── TESTO ESTRATTO ──

Tra cemento e affari, vicende di un settore dove al posto del mercato c’è solo speculazione. Un articolo di Vittorio Emiliani su L’Unità del 11 dicembre 2008

Dal sito eddyburg.it riprendiamo un articolo di Vittorio Emiliani sulla crisi edilizia, pubblicato su L’Unità dell’11 dicembre 2008

"Fino a qualche mese fa, chi gettava l’ombra di una critica sul «boom» edilizio al galoppo dal 2000, veniva trattato da corvaccio del malaugurio. Oggi in tanti si strappano i capelli reclamando, al solito, «aiuti» dal governo nazionale e da quelli regionali per salvare un comparto che rappresenta – ed è vero – il 10,5 per cento del Pil. Eppure la crisi era prevedibile man mano che procedeva la «grande abbuffata» di cemento in tutto il Belpaese, nelle aree metropolitane come nelle zone interne più intatte. Tre dati di questa mega-contraddizione:

1) l’indice dell’industria delle costruzioni è balzato da 100 a 135 in soli sette anni, si è badato esclusivamente a speculare sulle prime e sulle seconde, o terze, abitazioni, e quindi incendiando il caro-case tenuto su dai mutui «facili» delle banche;

2) nello stesso periodo la popolazione, in Italia, è cresciuta relativamente poco (+ 3 per cento);

3) quel poco però risulta costituito, per lo più, da giovani coppie, da immigrati, da coppie di extra-comunitari oppure miste, che reclamano, case e/o affitti a prezzo contenuto o addirittura basso, senza trovare nulla, senza che ci sia stata una qualche politica in tal senso (il piano casa del governo Prodi, per 550 milioni, è di un paio di anni fa).

───
── MATERIALE FORNITO ──

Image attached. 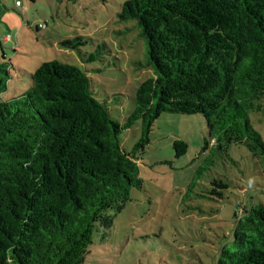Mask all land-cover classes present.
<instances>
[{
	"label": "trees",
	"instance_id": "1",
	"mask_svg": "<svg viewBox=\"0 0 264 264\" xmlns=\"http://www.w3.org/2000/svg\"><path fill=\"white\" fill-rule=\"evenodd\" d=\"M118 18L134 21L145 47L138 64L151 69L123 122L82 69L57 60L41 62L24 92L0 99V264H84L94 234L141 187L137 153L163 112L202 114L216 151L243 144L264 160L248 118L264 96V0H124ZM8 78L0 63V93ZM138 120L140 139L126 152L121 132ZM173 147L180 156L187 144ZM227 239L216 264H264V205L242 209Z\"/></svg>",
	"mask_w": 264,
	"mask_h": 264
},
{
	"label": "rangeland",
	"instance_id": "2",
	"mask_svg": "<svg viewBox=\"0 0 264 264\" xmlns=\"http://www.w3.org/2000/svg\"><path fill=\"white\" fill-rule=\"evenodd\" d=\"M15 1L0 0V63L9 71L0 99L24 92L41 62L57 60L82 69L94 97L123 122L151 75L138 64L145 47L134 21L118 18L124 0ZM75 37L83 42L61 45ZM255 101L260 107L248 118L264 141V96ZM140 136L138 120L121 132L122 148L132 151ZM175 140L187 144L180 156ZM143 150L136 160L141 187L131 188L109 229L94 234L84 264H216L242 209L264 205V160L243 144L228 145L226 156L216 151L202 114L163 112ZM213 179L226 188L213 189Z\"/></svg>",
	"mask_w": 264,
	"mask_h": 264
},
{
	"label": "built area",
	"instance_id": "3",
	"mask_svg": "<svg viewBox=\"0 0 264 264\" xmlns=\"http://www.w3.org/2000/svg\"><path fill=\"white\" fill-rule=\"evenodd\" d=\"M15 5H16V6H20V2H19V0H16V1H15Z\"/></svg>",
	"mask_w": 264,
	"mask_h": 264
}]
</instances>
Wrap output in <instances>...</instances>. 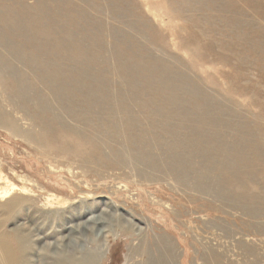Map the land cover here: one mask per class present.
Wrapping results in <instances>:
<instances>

───

— ELENCO DEI COMPITI —
**A.** Conta le righe dei record che contengono la stringa "label" e indica solo il numero.
**B.** Continua l'articolo sulla crisi edilizia a partire dall'ultima frase riportata.

— IN RISPOSTA —
**A.** 3

**B.**
Esito scontato: alla prima crisi internazionale, dopo gli Stati Uniti, dopo la Spagna (che aveva più «febbre» di noi), è la volta dell’Italia a bloccarsi e lo fa frenando di colpo. I titoli del gigante Pirelli Real Estate – protagonista nelle vendite del patrimonio degli enti previdenziali e in altro ancora – sono precipitati, da aprile ad oggi, da 60 a 3,68 euro (quotazione di mercoledì 3). Non sta molto meglio la Ipi di Danilo Coppola. La Gabetti va chiudendo filiali su filiali e prevede 500 licenziamenti. Il mercato, fortemente speculativo, da solo ha fatto flop, com’era prevedibile.

I modi di reagire sono i più diversi. La Spagna – che sta peggio di noi e che ci aveva affiancato in testa alla classifica dei grandi produttori di cemento (altri posti a rischio, dopo aver saccheggiato, con le cave, intere montagne e colline) – ha provato a darsi una legge urbanistica più severa. In Italia, al contrario, si reclamano norme urbanistiche ancora più permissive, quelle del modello-Milano dove ormai la pianificazione urbanistica si basa sulla contrattazione diretta fra il Comune e i grandi detentori di aree. Non basta, il sindaco Letizia Moratti ha chiesto il raddoppio delle cubature edificabili entro i confini ristretti del suo Comune (appena 17.000 ettari) per riportarvi dentro, udite udite, i 700.000 cittadini che se ne sono andati nell’ultimo trentennio. «Una cosa campata in aria», ha dichiarato più di un urbanista serio.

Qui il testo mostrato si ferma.